L’introduzione di nuove tecnologie potrebbe salvare i pulcini maschi dall’essere triturati vivi appena nati

Si chiama “in-ovo sexing” e consente di capire il sesso del pulcino molto prima della schiusa dell’uovo. Questo permetterebbe di evitare che miliardi di pulcini maschi vengano triturati vivi o soffocati perché considerati inutili sia per la filiera delle uova che per quella della carne.
Sara Del Dot 9 Aprile 2021

La terribile realtà dei pulcini maschi scartati dall’industria delle uova è ormai tristemente nota a tutti. Impossibile dimenticare le scioccanti immagini di questi piccoli animali, nati da appena un giorno, gettati su un nastro trasportatore simile a quello su cui riversiamo il contenuto della nostra spesa in cassa al supermercato per poi finire triturati mentre ancora pigolano disperati esprimendo il bisogno e l’istinto di vivere. E l’alternativa a questo finale è il soffocamento.

Qual è il senso di tutto questo, ti chiederai?
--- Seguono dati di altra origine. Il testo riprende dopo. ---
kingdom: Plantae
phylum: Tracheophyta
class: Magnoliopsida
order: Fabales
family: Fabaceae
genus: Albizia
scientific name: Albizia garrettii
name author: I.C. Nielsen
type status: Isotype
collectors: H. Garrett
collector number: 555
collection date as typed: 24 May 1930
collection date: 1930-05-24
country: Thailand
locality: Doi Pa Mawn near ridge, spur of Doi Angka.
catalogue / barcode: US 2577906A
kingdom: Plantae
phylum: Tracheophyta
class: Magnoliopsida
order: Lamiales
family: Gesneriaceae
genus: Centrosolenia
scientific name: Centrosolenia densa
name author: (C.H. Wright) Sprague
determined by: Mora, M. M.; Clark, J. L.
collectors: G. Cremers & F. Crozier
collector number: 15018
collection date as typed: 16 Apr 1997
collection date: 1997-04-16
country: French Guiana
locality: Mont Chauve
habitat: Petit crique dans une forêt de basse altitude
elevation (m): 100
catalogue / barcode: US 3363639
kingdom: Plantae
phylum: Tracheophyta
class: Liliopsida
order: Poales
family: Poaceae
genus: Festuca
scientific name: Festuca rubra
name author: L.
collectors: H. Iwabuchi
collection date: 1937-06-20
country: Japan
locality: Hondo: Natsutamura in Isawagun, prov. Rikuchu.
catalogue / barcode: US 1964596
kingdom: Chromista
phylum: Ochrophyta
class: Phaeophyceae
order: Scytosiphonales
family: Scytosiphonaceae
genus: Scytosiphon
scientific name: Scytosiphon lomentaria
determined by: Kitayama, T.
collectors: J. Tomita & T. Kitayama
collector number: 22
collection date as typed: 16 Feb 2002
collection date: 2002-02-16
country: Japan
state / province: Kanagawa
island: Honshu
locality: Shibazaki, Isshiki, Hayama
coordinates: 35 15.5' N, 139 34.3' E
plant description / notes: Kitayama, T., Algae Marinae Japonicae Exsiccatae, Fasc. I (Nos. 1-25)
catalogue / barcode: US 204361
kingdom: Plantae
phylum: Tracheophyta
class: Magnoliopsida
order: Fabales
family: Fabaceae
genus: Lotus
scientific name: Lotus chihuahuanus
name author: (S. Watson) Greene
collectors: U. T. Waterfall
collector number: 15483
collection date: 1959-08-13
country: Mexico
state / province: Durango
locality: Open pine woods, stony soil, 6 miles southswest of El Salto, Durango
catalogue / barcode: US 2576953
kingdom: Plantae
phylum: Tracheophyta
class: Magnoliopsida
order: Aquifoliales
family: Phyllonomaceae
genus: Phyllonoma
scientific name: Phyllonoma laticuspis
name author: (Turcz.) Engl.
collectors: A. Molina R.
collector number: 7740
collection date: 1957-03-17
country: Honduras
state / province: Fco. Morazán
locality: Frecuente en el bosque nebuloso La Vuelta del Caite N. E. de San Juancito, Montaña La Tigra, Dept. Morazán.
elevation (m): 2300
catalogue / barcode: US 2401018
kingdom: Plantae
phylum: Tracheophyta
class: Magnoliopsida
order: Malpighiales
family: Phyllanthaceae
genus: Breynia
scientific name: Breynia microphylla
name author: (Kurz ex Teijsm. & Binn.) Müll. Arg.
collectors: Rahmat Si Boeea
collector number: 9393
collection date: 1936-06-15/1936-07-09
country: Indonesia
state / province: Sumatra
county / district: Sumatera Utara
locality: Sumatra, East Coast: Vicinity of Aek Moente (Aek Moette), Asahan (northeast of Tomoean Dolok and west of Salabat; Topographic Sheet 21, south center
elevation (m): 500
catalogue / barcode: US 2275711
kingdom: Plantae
A dire la verità non si può affermare che ce ne sia uno. Non uno razionale, almeno. Infatti, ogni anno sono circa 7 miliardi in tutto il mondo, 40 milioni solo in Italia, i pulcini che vengono eliminati in questo modo poche ore dopo essere usciti dal guscio, per la sola ragione di non poter rappresentare fonte di guadagno e non trovare una collocazione all’interno di alcuna filiera, dal momento che per la carne di pollo viene utilizzata una specie geneticamente selezionata, chiamata Broiler, in grado di crescere più in fretta delle altre e quindi tenere standard produttivi alti, naturalmente con conseguenze drammatiche per la loro salute come l’impossibilità a muoversi a causa del petto ultra cresciuto.

Tuttavia, ormai è chiaro a tutti, un sistema di questo genere rappresenta, oltre che un problema etico di una certa portata, anche un costo economico e in termini di spreco. Per questa ragione negli ultimi anni vari Paesi hanno aperto le porte alle nuove tecnologie, affinché aiutino a liberarsi di queste pratiche violente.

Quelle su cui si punta di più sono le tecnologie definite “in-ovo sexing”, ovvero in grado di riconoscere in un secondo circa il sesso del pulcino molto prima che esca dal guscio e veda la luce. Questo sistema consentirebbe ai produttori di utilizzare diversamente le uova contenenti embrioni maschi, trasformandole in elementi per creare mangimi senza far venire alla luce e uccidere il pulcino.

Questo sistema è già stato sperimentato in alcuni Paesi Europei tra cui la Francia. Ma anche in Italia le realtà interessate sono al lavoro per aprire un varco e rivoluzionare così la filiera. Animal Equality, ad esempio, ha lanciato l’anno scorso la campagna “Fermiamo la strage di pulcini maschi” chiedendo al Governo italiano di spingere verso l’adozione di queste tecnologie alternative. Poco tempo fa, il Ministro della Salute Roberto Speranza ha avviato un dialogo con Assoavi, l’associazione italiana dei produttori di uova e la stessa Animal Equality, per parlare dell’introduzione nel nostro Paese di queste tecnologie. Assoavi ha assunto un impegno pubblico che incoraggiare questo sviluppo, impegnandosi a far adottare queste modalità ai propri produttori una volta che saranno messe in commercio.

Una speranza che potrebbe presto tradursi in realtà salvando milioni di pulcini da un destino cui ancora si fatica a credere.